Kenya’s pensions industry regulators have moved to calm confusion over new rules governing retirement benefits schemes in the East African nation.
In a joint statement on Monday, the Retirement Benefits Authority (RBA) and the Institute of Certified Public Accountants of Kenya (ICPAK) provided clarification on recent regulatory changes enacted through legal notices late last year.
The reforms have caused some uncertainty, prompting ICPAK to issue a technical advisory on valuing retirement schemes’ assets. This week’s statement aimed to “provide guidance” and encourage collaboration between the regulators.
According to the RBA and ICPAK, retirement benefits schemes should continue preparing financial statements according to international accounting standards. New rules on valuation of scheme funds issued by the RBA apply only to trustee reports, not full financial reporting, the statement outlined.
“All preparers of financial statements and auditors are urged to proceed with the requirements and understanding as required in the existing International Financial Reporting Standards,” it said.

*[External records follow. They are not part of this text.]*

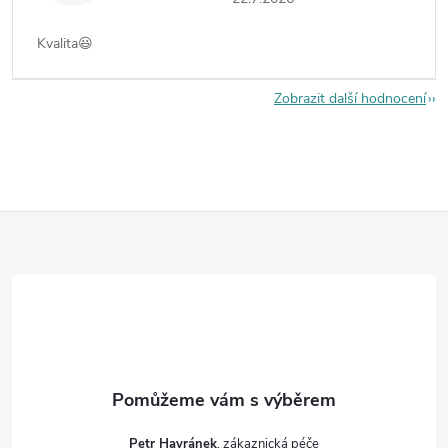
Kvalita😃
Zobrazit další hodnocení
Z
á
p
a
t
Petr Havránek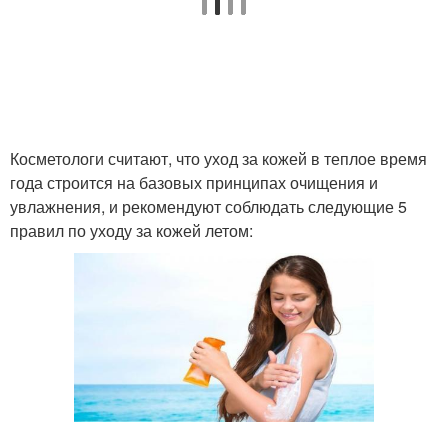
Косметологи считают, что уход за кожей в теплое время
года строится на базовых принципах очищения и
увлажнения, и рекомендуют соблюдать следующие 5
правил по уходу за кожей летом: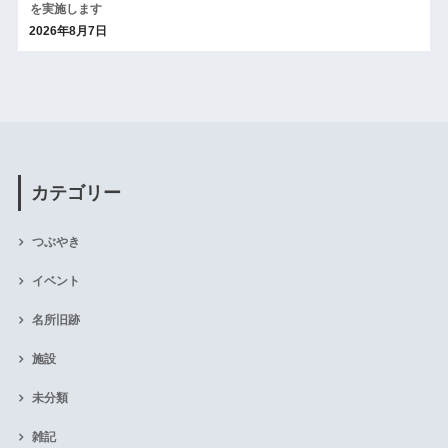
を実施します
2026年8月7日
カテゴリー
つぶやき
イベント
名所旧跡
施設
未分類
雑記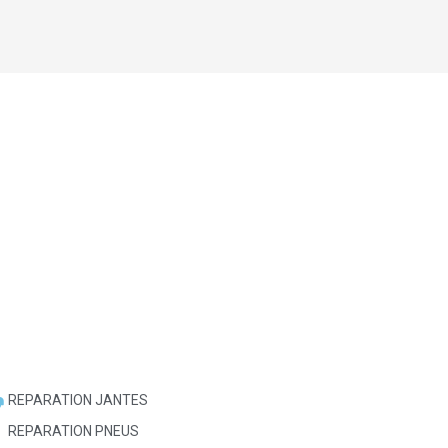
REPARATION JANTES
REPARATION PNEUS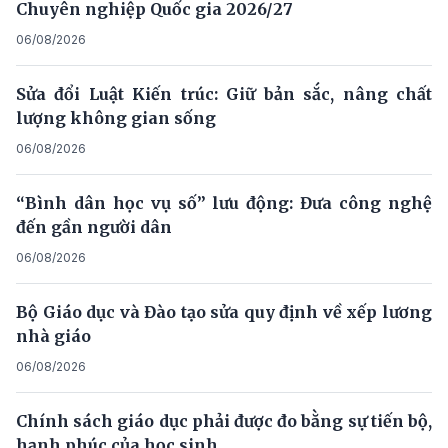
Chuyên nghiệp Quốc gia 2026/27
06/08/2026
Sửa đổi Luật Kiến trúc: Giữ bản sắc, nâng chất
lượng không gian sống
06/08/2026
“Bình dân học vụ số” lưu động: Đưa công nghệ
đến gần người dân
06/08/2026
Bộ Giáo dục và Đào tạo sửa quy định về xếp lương
nhà giáo
06/08/2026
Chính sách giáo dục phải được đo bằng sự tiến bộ,
hạnh phúc của học sinh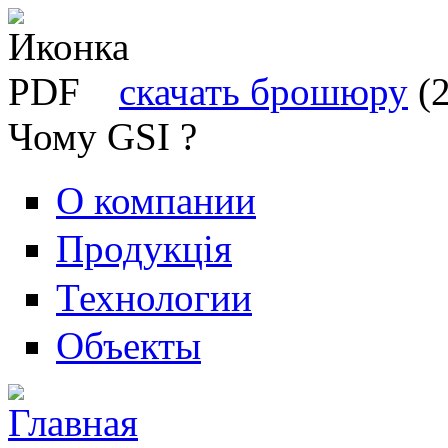
скачать брошюру
(
Чому GSI ?
О компании
Продукція
Технологии
Объекты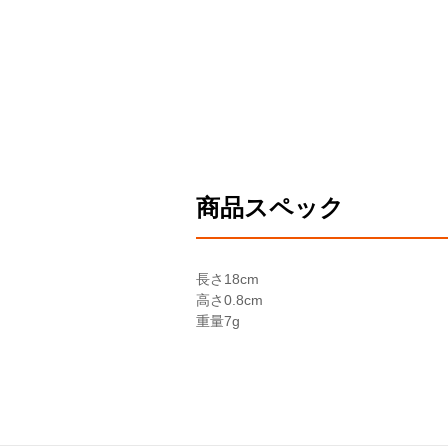
商品スペック
長さ
18cm
高さ
0.8cm
重量
7g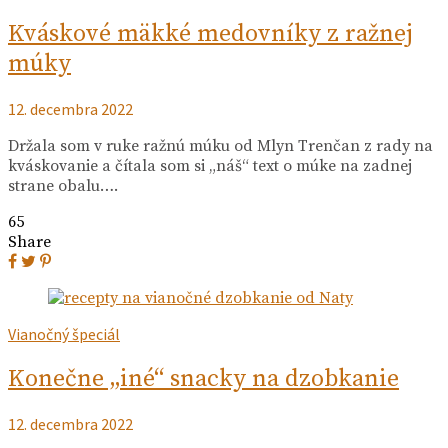
Kváskové mäkké medovníky z ražnej
múky
12. decembra 2022
Držala som v ruke ražnú múku od Mlyn Trenčan z rady na
kváskovanie a čítala som si „náš“ text o múke na zadnej
strane obalu….
65
Share
Vianočný špeciál
Konečne „iné“ snacky na dzobkanie
12. decembra 2022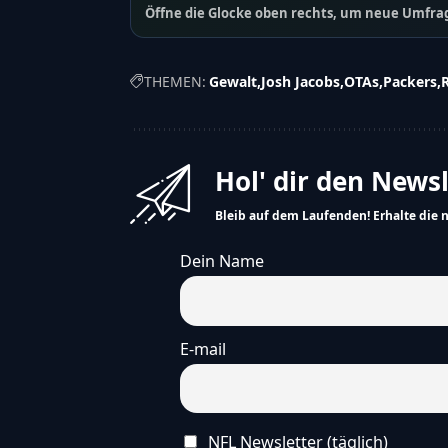
Öffne die Glocke oben rechts, um neue Umfrag
THEMEN:
Gewalt
Josh Jacobs
OTAs
Packers
Hol' dir den News
Bleib auf dem Laufenden! Erhalte die 
Dein Name
E-mail
NFL Newsletter (täglich)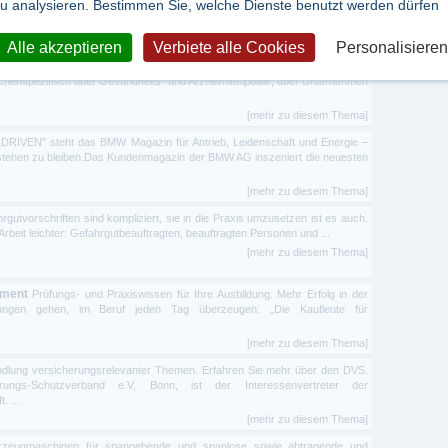
u analysieren. Bestimmen Sie, welche Dienste benutzt werden dürfen
nntmachungen, Änderungen von Satzungen und Festlegungen. Im Amtsblatt
gebirge geht es ...
[mehr zu diesem Thema]
Alle akzeptieren
Verbiete alle Cookies
Personalisieren
ittel Zeitung ist die Zeitung für Entscheider und Mitarbeiter in der
chenspezifisch über Gesundheits- und Arzneimittelpolitik, über Unternehmen
[mehr zu diesem Thema]
„DRIVEN" steht das BMW Magazin für Antrieb, Leidenschaft und Energie −
 stehen zu bleiben.Das Kundenmagazin der BMW AG inszeniert die neuesten
[mehr zu diesem Thema]
rgutvorschriften sind kompliziert, sie in die Praxis umzusetzen ist es auch.
Arbeit leichter: Gefahrgutbeauftragten, beauftragten Personen und ...
[mehr zu diesem Thema]
ement
Prüfungs- und Praxiswissen für Ihre Ausbildung. Mehr Erfolg in der
üfungen gehen, im Beruf jeden Tag überzeugen: „Die Kaufleute für
[mehr zu diesem Thema]
dlung versicherungsrelevanter Themen. Erfahren Sie mehr über den DVS.
ngs-Schutzverband e.V, Bonn, ist der Interessenvertreter der
 ...
[mehr zu diesem Thema]
zeugmaschinen für spangebende und spanlose sowie abtragende und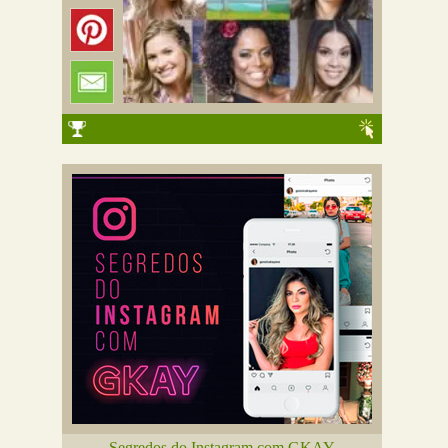
Segredos do Instagram com GKAY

The regulators also addressed amendments concerning the determination of net interest payable to pension scheme members. ICPAK had questioned whether unrealised losses on debt instruments should be excluded from returns credited to members.
Monday’s joint release affirmed that net returns declared to members should exclude such unrealised gains and losses. It added that trustee reports to members should include details on how net returns were calculated.
Finally, the RBA and ICPAK said they “have agreed to work collaboratively in the regulation of both the retirement benefits industry and the accountancy profession.” The two will develop “illustrative financial statements” to align with both accounting standards and Kenya’s new pension rules.